More than 100 years after the creation of the airplane, Elon Musk is trying to revolutionize the next major form of transportation and is calling for help from students across the country.

The concept of the Hyperloop was first proposed by Musk, the co-founder of Tesla Motors and founder of SpaceX, in 2013. The Hyperloop is a high-speed transportation concept which would be able to move up to 700 miles per hour, and would work through a compressed air system.

The Hyperloop Pod Competition Design Weekend was created to allow students to help develop the pods for the Hyperloop, and was held at Texas A&M University in January. Team EAL and Team Whip, made up of Binghamton University students, were two of the 120 teams selected for the competition.

Though a team of students from the Massachusetts Institute of Technology won the competition, the BU teams said they plan on returning to the competition again next year.

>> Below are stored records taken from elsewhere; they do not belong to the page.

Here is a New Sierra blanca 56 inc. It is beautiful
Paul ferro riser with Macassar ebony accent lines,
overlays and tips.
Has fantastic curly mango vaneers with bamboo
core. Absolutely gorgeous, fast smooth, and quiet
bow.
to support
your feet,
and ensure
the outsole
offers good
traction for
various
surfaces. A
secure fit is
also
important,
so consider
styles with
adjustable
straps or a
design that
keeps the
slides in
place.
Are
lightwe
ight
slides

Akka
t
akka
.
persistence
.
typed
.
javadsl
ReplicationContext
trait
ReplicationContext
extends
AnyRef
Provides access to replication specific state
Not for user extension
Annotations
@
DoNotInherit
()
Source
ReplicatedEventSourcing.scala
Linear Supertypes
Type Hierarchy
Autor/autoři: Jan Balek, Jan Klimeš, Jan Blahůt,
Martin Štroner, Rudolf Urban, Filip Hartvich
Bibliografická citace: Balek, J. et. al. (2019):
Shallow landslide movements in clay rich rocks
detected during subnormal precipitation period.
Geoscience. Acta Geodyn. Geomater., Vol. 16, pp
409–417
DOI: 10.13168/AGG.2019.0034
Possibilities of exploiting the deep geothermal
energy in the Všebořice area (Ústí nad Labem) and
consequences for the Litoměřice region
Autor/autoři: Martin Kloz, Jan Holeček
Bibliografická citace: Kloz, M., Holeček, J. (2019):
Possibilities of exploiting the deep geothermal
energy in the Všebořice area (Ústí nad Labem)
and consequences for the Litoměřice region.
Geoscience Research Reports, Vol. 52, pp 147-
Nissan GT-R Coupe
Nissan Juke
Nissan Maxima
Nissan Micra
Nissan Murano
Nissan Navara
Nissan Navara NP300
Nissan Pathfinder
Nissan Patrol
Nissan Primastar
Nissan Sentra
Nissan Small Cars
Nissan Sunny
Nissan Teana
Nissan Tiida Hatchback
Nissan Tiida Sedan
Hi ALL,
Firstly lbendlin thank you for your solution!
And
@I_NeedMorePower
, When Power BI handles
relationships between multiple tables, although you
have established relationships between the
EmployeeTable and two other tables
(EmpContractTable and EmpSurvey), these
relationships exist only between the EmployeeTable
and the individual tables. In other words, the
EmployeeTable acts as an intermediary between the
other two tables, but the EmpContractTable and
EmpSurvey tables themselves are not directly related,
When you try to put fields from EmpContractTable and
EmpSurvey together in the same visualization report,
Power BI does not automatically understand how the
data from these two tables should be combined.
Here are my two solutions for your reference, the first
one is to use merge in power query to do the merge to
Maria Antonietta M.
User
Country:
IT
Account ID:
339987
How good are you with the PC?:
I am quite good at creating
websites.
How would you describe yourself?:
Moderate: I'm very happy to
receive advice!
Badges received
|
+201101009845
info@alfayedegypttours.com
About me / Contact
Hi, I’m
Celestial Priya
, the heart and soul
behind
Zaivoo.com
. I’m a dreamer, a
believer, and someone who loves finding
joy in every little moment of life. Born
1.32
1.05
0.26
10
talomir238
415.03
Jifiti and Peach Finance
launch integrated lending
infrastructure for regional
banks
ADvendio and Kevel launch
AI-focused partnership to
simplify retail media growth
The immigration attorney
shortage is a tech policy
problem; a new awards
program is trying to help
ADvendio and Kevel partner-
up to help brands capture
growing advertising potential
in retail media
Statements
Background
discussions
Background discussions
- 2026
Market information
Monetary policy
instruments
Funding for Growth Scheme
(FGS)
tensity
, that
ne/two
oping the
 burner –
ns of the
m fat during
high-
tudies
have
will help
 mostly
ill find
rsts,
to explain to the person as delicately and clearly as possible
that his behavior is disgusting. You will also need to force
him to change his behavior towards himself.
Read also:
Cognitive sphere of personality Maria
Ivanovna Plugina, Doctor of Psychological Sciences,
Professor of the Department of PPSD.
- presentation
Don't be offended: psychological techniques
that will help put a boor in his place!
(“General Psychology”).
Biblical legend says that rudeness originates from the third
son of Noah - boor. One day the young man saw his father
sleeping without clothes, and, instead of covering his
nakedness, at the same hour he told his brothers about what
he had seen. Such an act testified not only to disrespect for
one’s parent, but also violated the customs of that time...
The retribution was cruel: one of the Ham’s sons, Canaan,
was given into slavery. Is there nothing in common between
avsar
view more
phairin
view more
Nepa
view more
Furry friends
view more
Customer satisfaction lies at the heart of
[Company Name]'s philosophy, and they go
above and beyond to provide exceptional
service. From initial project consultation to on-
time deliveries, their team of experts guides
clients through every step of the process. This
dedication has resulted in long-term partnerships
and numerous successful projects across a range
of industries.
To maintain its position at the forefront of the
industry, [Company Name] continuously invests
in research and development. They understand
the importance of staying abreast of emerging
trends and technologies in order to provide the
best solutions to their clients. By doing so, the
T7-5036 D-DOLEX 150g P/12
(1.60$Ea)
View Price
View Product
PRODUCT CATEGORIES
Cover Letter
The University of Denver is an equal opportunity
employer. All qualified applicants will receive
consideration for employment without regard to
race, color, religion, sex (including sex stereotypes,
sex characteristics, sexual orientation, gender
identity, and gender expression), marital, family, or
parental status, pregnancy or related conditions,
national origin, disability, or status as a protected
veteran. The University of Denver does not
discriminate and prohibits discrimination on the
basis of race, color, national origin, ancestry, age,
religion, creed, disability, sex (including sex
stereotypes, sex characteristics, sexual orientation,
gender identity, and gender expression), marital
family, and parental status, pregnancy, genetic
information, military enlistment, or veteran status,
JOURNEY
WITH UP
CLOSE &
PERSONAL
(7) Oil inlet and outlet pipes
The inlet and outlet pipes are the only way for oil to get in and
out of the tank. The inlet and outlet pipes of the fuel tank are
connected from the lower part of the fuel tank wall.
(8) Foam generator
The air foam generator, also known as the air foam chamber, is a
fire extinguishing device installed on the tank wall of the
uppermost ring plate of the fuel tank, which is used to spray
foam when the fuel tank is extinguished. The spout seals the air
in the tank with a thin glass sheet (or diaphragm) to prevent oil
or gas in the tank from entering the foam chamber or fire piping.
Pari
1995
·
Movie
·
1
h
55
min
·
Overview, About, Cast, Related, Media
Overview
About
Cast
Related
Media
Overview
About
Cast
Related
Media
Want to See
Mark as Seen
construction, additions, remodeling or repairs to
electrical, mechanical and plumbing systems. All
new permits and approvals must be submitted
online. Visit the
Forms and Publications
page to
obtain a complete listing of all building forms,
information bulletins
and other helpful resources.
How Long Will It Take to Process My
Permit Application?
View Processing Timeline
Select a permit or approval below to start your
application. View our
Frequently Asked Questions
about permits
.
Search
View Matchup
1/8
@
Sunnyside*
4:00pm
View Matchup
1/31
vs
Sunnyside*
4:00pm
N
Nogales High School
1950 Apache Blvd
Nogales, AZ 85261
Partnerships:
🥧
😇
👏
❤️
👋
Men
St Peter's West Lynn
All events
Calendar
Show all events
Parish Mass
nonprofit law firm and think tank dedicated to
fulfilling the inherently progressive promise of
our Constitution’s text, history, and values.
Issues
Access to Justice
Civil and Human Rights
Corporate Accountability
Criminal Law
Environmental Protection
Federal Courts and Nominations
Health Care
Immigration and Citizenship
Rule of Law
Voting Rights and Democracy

They are looking into creating an upper-level elective course to be offered at BU in advanced transportation technology, so that students can continue to work on the creation of a Hyperloop pod for years to come.

The teams were composed of mechanical, electrical, industrial and systems and computer engineers from the Watson School of Engineering and Applied Sciences. The teams were originally students working on their senior design, and both submitted proposals for the Hyperloop competition. Tyler Mehlman, a member of team WHIP and a senior majoring in mechanical engineering, said that the competition came to mind when a class pushed them to get more involved.

“In the first week of senior design, our professor was talking about how we needed more mechanical engineering projects, and I thought back to that link my dad had sent me,” Mehlman said. “My co-captain Noah and I then wrote up a proposal and our project was started.”

The Design Weekend at the competition consisted of hours of developing and presenting each teams’ Pod design, and of remarks from noteworthy speakers such as astronaut Greg Chamitoff and Secretary of Transportation Anthony Foxx. According to Lauren Maietti, a member of team WHIP and a senior majoring in electrical engineering, the best part was networking with engineers, all from different, noteworthy companies.

“We got to hang out with SpaceX engineers, Tesla engineers, NASA engineers and even Steve Davis, the director of SpaceX,” Maietti said. “It was priceless networking and priceless knowledge. It was cool to see the many different perspectives each team took towards their Hyperloop designs.”

Kirill Zaychik, the adviser for both teams and a mechanical engineering professor, said that he was at first reluctant to work with the students, but was impressed with their devotion.

“The passion and drive that the students have is overwhelming; they were eager to work day-in and day-out,” Zaychik said. “Within three months they put this project together, submitted it for design review, passed and kept working until they finally went to Texas.”

According to Matthew Jones, a member of team WHIP and a senior majoring in mechanical engineering, they had to start from scratch while at the competition, since very little research has been done on the concept overall.

“It was at a point where it was so overwhelming that we kind of just broke it down as best as we could, divided it into subsystems,” Jones said. “There is no research on it, so it is a total learning experience. You just need pick where you want to go and figure it out on your own.”